Answer
,
Work Step by Step
${{\sin }^{4}}t-{{\cos }^{4}}t$
Now, factorize the above expression. By using the formulae ${{A}^{2}}-{{B}^{2}}=(A+B)(A-B)$ , with $A={{\sin }^{2}}t$ and $B={{\cos }^{2}}t$ for the first numeric expression.
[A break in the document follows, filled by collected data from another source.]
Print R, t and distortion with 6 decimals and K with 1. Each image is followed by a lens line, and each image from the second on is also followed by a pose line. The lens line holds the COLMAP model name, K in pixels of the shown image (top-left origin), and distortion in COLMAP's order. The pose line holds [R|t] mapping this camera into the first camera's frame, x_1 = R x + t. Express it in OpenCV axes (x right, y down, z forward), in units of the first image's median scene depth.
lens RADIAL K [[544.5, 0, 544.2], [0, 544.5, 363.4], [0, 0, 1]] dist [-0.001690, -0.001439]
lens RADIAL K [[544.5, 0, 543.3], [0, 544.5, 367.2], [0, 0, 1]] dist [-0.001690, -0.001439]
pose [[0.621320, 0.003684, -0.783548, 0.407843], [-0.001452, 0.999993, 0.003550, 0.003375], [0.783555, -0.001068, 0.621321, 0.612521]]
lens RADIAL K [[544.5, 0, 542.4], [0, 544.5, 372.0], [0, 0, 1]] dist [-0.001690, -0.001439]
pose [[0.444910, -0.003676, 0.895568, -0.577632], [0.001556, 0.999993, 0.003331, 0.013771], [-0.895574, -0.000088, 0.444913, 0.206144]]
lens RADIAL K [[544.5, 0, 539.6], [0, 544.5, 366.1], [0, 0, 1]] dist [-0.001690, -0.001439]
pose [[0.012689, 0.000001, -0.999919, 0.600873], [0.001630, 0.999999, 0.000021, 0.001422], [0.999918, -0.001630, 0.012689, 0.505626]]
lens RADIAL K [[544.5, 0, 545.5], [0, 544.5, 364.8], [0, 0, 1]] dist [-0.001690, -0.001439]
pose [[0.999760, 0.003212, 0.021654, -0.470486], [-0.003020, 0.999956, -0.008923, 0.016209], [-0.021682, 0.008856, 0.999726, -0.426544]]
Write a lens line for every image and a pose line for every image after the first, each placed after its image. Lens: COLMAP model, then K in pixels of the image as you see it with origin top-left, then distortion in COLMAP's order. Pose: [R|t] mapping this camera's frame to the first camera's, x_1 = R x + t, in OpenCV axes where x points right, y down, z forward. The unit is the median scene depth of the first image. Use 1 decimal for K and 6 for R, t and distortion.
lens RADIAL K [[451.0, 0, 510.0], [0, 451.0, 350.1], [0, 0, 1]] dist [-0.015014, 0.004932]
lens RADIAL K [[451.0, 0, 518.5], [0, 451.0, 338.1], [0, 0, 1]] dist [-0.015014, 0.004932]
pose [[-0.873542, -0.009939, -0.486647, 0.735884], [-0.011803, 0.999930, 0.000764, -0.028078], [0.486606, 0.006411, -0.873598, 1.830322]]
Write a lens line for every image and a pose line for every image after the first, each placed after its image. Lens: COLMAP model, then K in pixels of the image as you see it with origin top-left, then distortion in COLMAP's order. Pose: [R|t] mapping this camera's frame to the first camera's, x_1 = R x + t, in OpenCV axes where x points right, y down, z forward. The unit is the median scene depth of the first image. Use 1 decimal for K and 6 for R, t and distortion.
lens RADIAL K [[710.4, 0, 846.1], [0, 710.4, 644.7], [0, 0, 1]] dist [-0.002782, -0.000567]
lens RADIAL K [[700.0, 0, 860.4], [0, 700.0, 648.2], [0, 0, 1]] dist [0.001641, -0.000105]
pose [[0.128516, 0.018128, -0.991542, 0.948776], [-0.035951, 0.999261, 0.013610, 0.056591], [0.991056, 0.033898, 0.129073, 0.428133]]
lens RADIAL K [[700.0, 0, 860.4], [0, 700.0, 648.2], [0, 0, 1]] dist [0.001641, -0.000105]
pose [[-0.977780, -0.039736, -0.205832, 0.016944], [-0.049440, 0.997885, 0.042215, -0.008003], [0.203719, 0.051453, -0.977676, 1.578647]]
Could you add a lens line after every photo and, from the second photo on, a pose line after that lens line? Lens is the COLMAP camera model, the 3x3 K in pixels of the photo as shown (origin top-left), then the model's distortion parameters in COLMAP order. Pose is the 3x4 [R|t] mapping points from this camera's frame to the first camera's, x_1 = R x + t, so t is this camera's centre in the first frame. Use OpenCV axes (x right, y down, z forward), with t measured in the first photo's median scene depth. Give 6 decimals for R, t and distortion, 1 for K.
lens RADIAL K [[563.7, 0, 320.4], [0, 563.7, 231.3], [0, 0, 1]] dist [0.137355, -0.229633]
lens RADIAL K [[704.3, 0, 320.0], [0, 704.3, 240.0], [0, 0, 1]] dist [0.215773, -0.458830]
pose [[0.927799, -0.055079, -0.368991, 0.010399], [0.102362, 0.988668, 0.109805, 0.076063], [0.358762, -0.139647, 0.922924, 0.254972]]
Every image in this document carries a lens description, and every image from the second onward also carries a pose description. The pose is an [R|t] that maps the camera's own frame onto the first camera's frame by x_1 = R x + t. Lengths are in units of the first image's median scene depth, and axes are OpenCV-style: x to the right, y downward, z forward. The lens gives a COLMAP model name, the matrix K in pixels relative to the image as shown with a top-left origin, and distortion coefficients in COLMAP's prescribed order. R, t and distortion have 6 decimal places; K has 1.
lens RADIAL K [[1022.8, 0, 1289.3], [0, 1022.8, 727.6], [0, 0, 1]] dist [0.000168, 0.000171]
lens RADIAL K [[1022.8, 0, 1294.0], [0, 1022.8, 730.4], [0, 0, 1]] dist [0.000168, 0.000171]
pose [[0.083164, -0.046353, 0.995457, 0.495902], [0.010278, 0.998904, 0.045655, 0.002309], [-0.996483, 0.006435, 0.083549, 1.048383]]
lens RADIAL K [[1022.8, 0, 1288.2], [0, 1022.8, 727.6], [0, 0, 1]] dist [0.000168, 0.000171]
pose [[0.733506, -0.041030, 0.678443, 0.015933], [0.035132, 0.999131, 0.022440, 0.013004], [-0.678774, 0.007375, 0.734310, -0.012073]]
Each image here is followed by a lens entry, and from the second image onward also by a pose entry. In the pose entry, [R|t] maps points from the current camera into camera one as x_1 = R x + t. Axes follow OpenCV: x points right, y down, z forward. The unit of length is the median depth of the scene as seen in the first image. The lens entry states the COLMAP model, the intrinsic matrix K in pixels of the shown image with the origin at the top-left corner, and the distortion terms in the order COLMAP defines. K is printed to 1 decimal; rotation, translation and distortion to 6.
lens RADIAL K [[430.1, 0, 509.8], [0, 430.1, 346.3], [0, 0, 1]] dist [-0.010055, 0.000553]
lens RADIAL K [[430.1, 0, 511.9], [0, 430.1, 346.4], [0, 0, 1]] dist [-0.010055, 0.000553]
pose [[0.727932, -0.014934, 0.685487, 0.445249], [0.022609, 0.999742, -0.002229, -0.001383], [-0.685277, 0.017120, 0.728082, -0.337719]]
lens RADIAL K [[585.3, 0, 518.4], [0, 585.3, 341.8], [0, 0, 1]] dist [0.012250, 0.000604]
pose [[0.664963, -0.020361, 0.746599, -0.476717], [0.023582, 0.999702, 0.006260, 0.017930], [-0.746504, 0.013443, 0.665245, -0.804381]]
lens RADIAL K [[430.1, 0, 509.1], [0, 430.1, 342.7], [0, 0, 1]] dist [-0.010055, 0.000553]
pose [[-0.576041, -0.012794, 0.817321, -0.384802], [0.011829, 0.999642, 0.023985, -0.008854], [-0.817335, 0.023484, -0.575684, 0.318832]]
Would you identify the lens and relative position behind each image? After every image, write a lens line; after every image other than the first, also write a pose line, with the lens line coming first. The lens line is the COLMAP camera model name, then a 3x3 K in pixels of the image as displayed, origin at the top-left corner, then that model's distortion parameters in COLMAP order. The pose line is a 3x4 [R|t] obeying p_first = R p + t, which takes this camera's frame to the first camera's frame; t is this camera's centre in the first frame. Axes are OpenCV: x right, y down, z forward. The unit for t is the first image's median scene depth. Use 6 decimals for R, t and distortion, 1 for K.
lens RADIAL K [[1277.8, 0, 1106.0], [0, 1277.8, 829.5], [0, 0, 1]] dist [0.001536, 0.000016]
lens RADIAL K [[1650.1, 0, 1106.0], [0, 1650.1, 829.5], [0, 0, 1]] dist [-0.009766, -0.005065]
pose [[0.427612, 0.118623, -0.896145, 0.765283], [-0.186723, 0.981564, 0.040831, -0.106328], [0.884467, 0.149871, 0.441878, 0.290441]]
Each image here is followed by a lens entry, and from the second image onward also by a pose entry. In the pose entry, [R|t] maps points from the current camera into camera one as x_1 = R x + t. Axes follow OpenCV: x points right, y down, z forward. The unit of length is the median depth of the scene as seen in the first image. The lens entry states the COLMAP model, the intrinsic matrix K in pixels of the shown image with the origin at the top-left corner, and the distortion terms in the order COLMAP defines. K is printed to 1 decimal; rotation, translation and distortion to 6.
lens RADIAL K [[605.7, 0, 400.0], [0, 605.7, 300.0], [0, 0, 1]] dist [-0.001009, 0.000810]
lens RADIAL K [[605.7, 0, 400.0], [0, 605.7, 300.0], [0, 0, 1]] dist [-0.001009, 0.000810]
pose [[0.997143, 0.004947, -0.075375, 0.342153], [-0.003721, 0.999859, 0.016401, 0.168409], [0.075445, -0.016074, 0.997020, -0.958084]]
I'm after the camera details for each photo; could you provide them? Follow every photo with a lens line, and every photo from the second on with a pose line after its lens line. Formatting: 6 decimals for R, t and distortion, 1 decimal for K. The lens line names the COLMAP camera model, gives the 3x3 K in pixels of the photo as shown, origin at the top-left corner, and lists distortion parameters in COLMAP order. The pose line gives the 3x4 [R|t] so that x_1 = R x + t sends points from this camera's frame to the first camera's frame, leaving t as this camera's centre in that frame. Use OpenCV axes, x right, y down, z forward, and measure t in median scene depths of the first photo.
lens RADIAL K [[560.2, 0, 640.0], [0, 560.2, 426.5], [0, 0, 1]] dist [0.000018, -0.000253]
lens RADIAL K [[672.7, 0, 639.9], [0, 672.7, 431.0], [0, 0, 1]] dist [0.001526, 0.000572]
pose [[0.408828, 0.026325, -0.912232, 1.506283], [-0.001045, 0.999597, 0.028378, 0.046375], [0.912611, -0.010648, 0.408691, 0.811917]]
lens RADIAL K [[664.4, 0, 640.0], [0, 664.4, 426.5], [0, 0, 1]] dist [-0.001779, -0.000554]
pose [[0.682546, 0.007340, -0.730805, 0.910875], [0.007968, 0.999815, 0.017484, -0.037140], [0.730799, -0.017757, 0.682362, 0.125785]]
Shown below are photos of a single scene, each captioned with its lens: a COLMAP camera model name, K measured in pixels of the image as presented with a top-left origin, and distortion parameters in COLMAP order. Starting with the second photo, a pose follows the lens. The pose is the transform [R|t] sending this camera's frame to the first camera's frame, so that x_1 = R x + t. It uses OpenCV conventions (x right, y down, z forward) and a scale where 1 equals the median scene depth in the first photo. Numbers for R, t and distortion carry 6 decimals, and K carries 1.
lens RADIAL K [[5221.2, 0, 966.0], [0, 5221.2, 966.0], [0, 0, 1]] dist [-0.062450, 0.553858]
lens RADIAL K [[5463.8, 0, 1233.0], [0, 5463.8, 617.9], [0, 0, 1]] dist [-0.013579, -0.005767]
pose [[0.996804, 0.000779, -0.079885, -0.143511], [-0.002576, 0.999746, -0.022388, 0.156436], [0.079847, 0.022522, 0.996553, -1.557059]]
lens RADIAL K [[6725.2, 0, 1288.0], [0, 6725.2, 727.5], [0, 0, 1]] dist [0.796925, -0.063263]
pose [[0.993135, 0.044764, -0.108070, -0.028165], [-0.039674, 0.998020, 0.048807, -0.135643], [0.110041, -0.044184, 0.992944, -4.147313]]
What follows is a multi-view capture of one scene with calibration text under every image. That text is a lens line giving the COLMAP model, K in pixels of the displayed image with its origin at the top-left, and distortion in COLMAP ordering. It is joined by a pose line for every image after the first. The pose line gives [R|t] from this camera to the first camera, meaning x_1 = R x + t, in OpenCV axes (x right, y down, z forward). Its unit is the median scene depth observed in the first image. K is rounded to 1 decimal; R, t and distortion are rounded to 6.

${{\sin }^{4}}t-{{\cos }^{4}}t=\left( {{\sin }^{2}}t+{{\cos }^{2}}t \right)\left( {{\sin }^{2}}t-{{\cos }^{2}}t \right)$
Apply the Pythagorean identity of trigonometry ${{\sin }^{2}}t+{{\cos }^{2}}t=1$ , and now the above expression can be further simplified as:
$\begin{align}
& {{\sin }^{4}}t-{{\cos }^{4}}t=\left( {{\sin }^{2}}t+{{\cos }^{2}}t \right)\left( {{\sin }^{2}}t-{{\cos }^{2}}t \right) \\
& =1\left( {{\sin }^{2}}t-{{\cos }^{2}}t \right) \\
& ={{\sin }^{2}}t-{{\cos }^{2}}t
\end{align}$
By using the Pythagorean identity of trigonometry is ${{\sin }^{2}}t=1-{{\cos }^{2}}t$ , which comes out by solving ${{\sin }^{2}}t+{{\cos }^{2}}t=1$, the above expression can be further simplified as:
$\begin{align}
& {{\sin }^{2}}t-{{\cos }^{2}}t=1-{{\cos }^{2}}t-{{\cos }^{2}}t \\
& =1-2{{\cos }^{2}}t
\end{align}$
Thus, the left side of the expression is equal to the right side, which is
${{\sin }^{4}}t-{{\cos }^{4}}t=1-2{{\cos }^{2}}t$.